Honestly, it showcases the fact that you can tell stories about responsibility and drama where a spider character can be an accomplished adult that isn’t constantly failing in life. Peter Parker should be taking notes from Cindy.

With some characters, the fish out of water type situation can get sort of grating or old, but with Cindy, Kim makes it come off as charming and a bit funny that she’s out of touch with stuff that even Jameson is very much in the know about. Pitting her, the “youngest old person I know” as Jameson put it, against a villain who literally steals the youth from people is a nice touch and exactly the kind of comic book stuff that I love to see. Tying it into ancient Korean magic and artifacts just adds another interesting level on top of it all.

Takeshi Miyazawa and Ian Herring are still on board from the last series, bringing the same fun and energetic but also serious style and energy that they brought last time. There is a great flow to the action scenes, especially in Miyazawa’s very distinctive style. It pairs well with Herring’s colors which bring a sense of weight onto the artwork and have a more matte quality to them rather than a slicker or shinier one. There is also a very noticeable difference between day and night scenes, which is not always the case in many storytelling mediums.

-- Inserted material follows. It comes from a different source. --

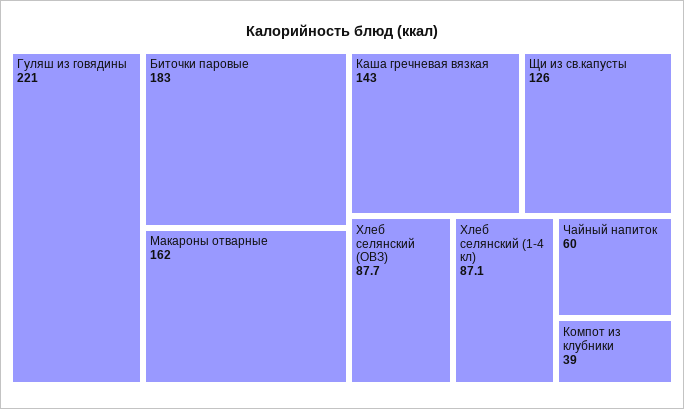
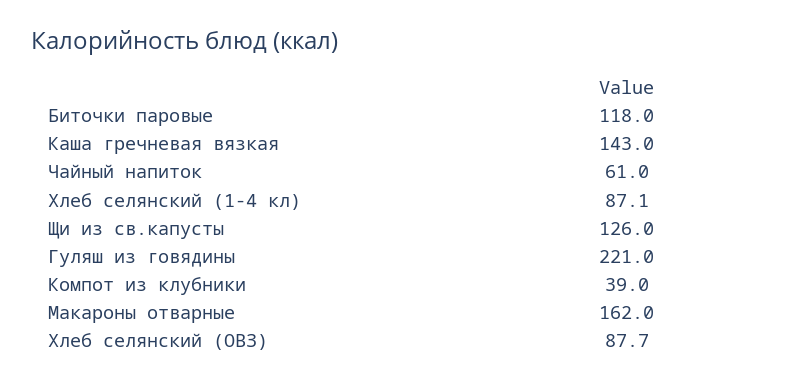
Биточки паровые: 183 -> 118
Чайный напиток: 60 -> 61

Also, I have to mention the fact that there is a whole lot of great paneling work with closeups and other measures that not only help showcase a lot of the detail in these pages but also give a lot of room for great emotional work. We see just how these characters are feeling, what they are talking about, and what they are doing very clearly without having to be told this. Showing and not telling the reader, leaving room for the dialogue and other story elements to put their focus elsewhere so we get the complete picture from all aspects.

Another returning member of the creative team is Ariana Maher who just continues to amaze and delight with her body of lettering work across a wide variety of books now. It’s a lot of the ‘little things’ that Maher does that actually make her work stand tall. One of those aspects I truly appreciate is how she uses sentence case in the dialogue so that when it shifts to all caps or bigger font we can fully tell that characters are yelling rather than talking as they were before. The same goes for smaller fonts for whispers, it all just helps to put in our mind exactly how what is being said should be ‘heard’ when we read it.

A fun and energetic action-packed book like this needs to have SFX that has the same energy, and that’s what Maher always brings along. There are various ideas about where and how SFX should fit into a page, and they all work, but the style where they are very much part of the action and right next to where the sound would/should be coming from is always a favorite. Such as a ‘Splat’ where a thief is being webbed to the car or the ‘wham’ of a kick following Silk’s leg as she delivers the kick. It just makes it more ‘real’ in a sense and brings another dimension to the sensory feelings it’s meant to evoke.

Silk #1 is now on sale in print and digitally from Marvel Comics.